**Task description:** Each record here should be printed again exactly; please leave its pictures out.

**Available data:**
=======

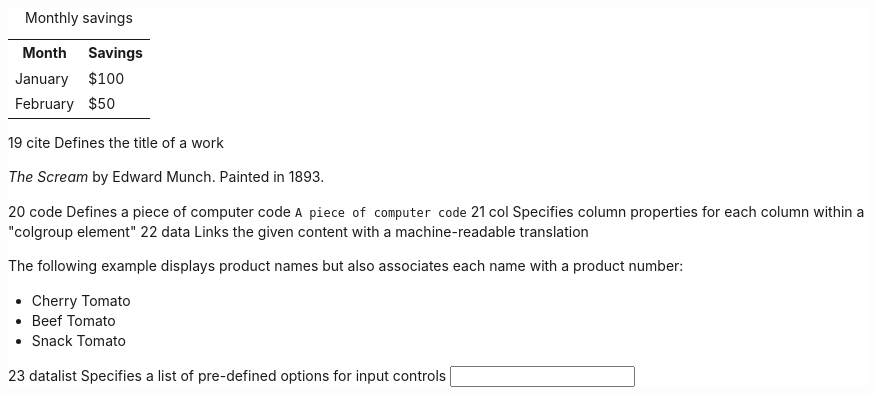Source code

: <table>
  <caption>Monthly savings</caption>
  <tr>
    <th>Month</th>
    <th>Savings</th>
  </tr>
  <tr>
    <td>January</td>
    <td>$100</td>
  </tr>
  <tr>
    <td>February</td>
    <td>$50</td>
  </tr>
</table>
</td>
</tr>
<tr>
	<td>19</td>
	<td>cite</td>
	<td>Defines the title of a work</td>
	<td><p><cite>The Scream</cite> by Edward Munch. Painted in 1893.</p></td>
</tr>
<tr>
	<td>20</td>
	<td>code</td>	
	<td>Defines a piece of computer code</td>
    <td><code>A piece of computer code</code></td>
</tr>
<tr>
	<td>21</td>
	<td>col</td>
	<td>Specifies column properties for each column within a "colgroup element" </td>
	<td></td>
</tr>
<tr>
	<td>22</td>
	<td>data</td>
	<td>Links the given content with a machine-readable translation</td>
	<td><p>The following example displays product names but also associates each name with a product number:</p>

<ul>
  <li><data value="21053">Cherry Tomato</data></li>
  <li><data value="21054">Beef Tomato</data></li>
  <li><data value="21055">Snack Tomato</data></li>
</ul>
</td>
</tr>
<tr>
	<td>23</td>
	<td>datalist</td>
	<td>Specifies a list of pre-defined options for input controls</td>
	<td><input list="browsers">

=======

**Exercise answer:**
Source code

: <table>
  <caption>Monthly savings</caption>
  <tr>
    <th>Month</th>
    <th>Savings</th>
  </tr>
  <tr>
    <td>January</td>
    <td>$100</td>
  </tr>
  <tr>
    <td>February</td>
    <td>$50</td>
  </tr>
</table>
</td>
</tr>
<tr>
	<td>19</td>
	<td>cite</td>
	<td>Defines the title of a work</td>
	<td><p><cite>The Scream</cite> by Edward Munch. Painted in 1893.</p></td>
</tr>
<tr>
	<td>20</td>
	<td>code</td>	
	<td>Defines a piece of computer code</td>
    <td><code>A piece of computer code</code></td>
</tr>
<tr>
	<td>21</td>
	<td>col</td>
	<td>Specifies column properties for each column within a "colgroup element" </td>
	<td></td>
</tr>
<tr>
	<td>22</td>
	<td>data</td>
	<td>Links the given content with a machine-readable translation</td>
	<td><p>The following example displays product names but also associates each name with a product number:</p>

<ul>
  <li><data value="21053">Cherry Tomato</data></li>
  <li><data value="21054">Beef Tomato</data></li>
  <li><data value="21055">Snack Tomato</data></li>
</ul>
</td>
</tr>
<tr>
	<td>23</td>
	<td>datalist</td>
	<td>Specifies a list of pre-defined options for input controls</td>
	<td><input list="browsers">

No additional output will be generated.